Carey Price n’a plus à être sensationnel pour donner une chance de victoire au Canadien. Il n’a pas à multiplier les miracles. Il a seulement besoin d’être bon. Il a simplement à jouer comme il l’a fait mardi soir face aux Sénateurs d’Ottawa. Il doit seulement éviter d’accorder des «sapins». Ce qu’il a fait bien trop souvent cette année.

À un moment donné, ces mauvais buts et les revers qu’ils entraînent ne peuvent plus être attribuables à la voix, aux messages et aux méthodes de l’entraîneur-chef ou du coach des gardiens. Ils ne peuvent plus être attribuables à la couleur des jambières qu’il porte, à la marque du bâton qu’il tient dans une main, à la mitaine qu’il tient dans l’autre ou aux dessins ornant son masque.

À un moment donné, il faudra que Carey Price assume sa responsabilité. Qu’il soit imputable. Et surtout qu’il est le principal responsable de son retour vers le niveau de jeu qu’il est en mesure d’offrir. Qu’il doit offrir.

Et c’est ce dernier point qui m’inquiète le plus.

Car devant les journalistes mercredi, Carey Price aurait pu prendre le contrôle du point de presse. D’ailleurs il aurait dû le faire selon moi.

Il aurait dû devancer les questions pour souligner le niveau de responsabilité qui lui incombe dans le congédiement de mardi de Stéphane Waite, comme dans celui de Claude Julien mercredi dernier.

Il aurait dû plaider coupable.

Il l’a peut-être fait en privé. Du moins je l’espère.

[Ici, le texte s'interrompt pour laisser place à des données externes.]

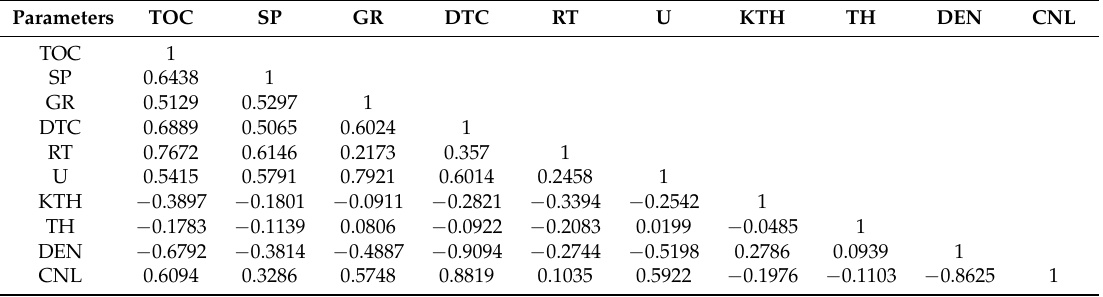
Table 6. Correlation matrix of Well E1 with sample data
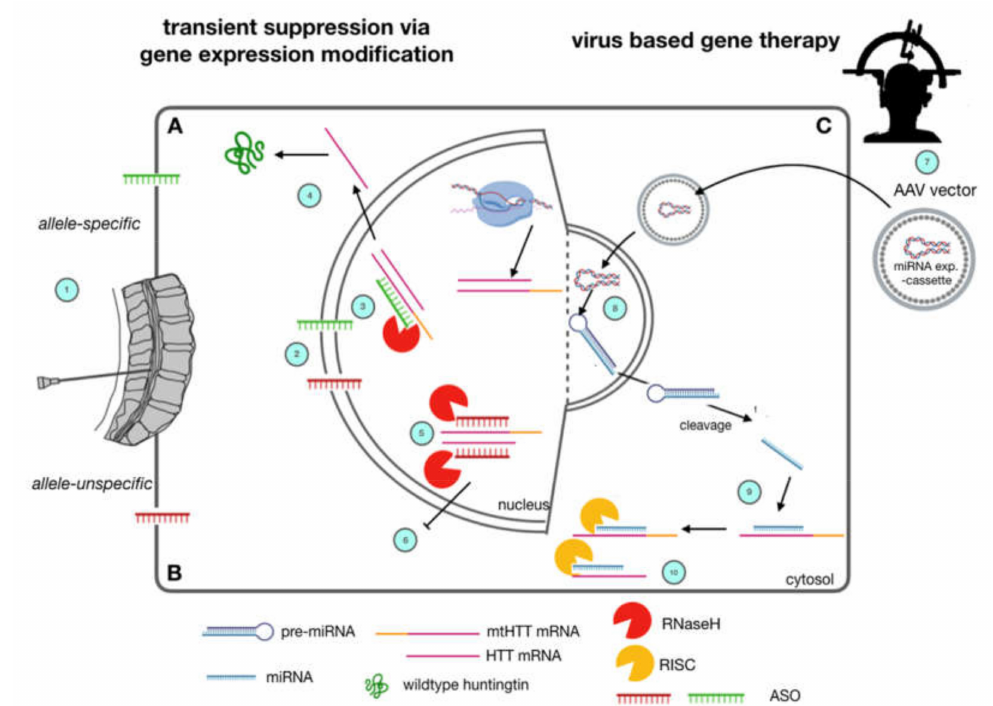
Figure 1. Huntingtin-lowering strategies currently under clinical investigation in Huntington’s Disease. Allele-specific ( A ) and allele-unspecific ( B ) Antisense Oligonucleotide (ASO) strategies as well as virally mediated strategies ( C ) are currently being evaluated in clinical trials. ASOs (A, B) are applied via lumbar puncture (1). They are supposed to reach the cerebral cortex and deeper brain regions via di ff usion along the neuraxis through cerebrospinal fluid CSF turnover. They enter brain cells and nuclei due to their lipophilic backbone modification (2). By Watson-Crick base pairing, they bind to both mutant htt and wild type htt (5, allele-unspecific) or mutant htt (3, allele-specific). This leads to nuclear RNaseH mediated degradation of pre-mRNA and mRNA and a subsequent lowering in htt protein levels of wt and mt htt (6) or mt htt, only (4). Gene-Therapeutic strategies (C) rely on a single stereotactic injection into the striatum (7) of adeno-associated viruses carrying a mi-RNA expression cassette, which is able to enter neuronal nuclei, and express a miRNA construct (8). After cleavage, this construct suppresses expression of mutant htt by RNA interference (9) and subsequent degradation by the cytosolic RISC complex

Mais il aurait aussi dû le faire sur la place publique pour simplement démontrer à quel point il a la cause de son équipe et celle de l’équipe d’entraîneurs - qui est maintenant amputée de trois membres après les congédiements de Julien, de Kirk Muller et de Waite - à cœur.

Congédiement de Waite : un drôle de « timing »

Vrai que Carey Price a remercié publiquement Stéphane Waite pour les heures qu’ils ont passées ensemble sur la glace, devant les écrans et peut-être aussi en tête à tête dans le vestiaire, à bord de l’avion ou autour d’un Coke glacé.

Mais d’entendre Carey Price se rabattre ensuite sur le fait que le départ de Waite était le résultat d’une décision d’affaires qui devait être prise par l’état-major de l’équipe et de surfer sur le cliché selon lequel une nouvelle voix pourra toujours être bénéfique m’oblige à me demander s’il a encore le feu sacré pour redevenir le gardien qu’il doit être non seulement pour donner des chances de victoire à son équipe, mais pour justifier son statut et son salaire.

J’espère pour le Canadien et ses partisans que Price a encore cette flamme. Et que Sean Burke sera en mesure de lui redonner de la vigueur.

Sans quoi la saison en cours et les cinq qui la suivront seront bien longues et bien dispendieuses.

Avec le talent qui l’habite, Carey Price redeviendra-t-il le «vrai» Carey Price? Où doit-on comprendre que le «vrai» Carey Price est maintenant celui qui vacille devant le filet du Canadien? La réponse viendra de Carey Price et de Carey Price seulement.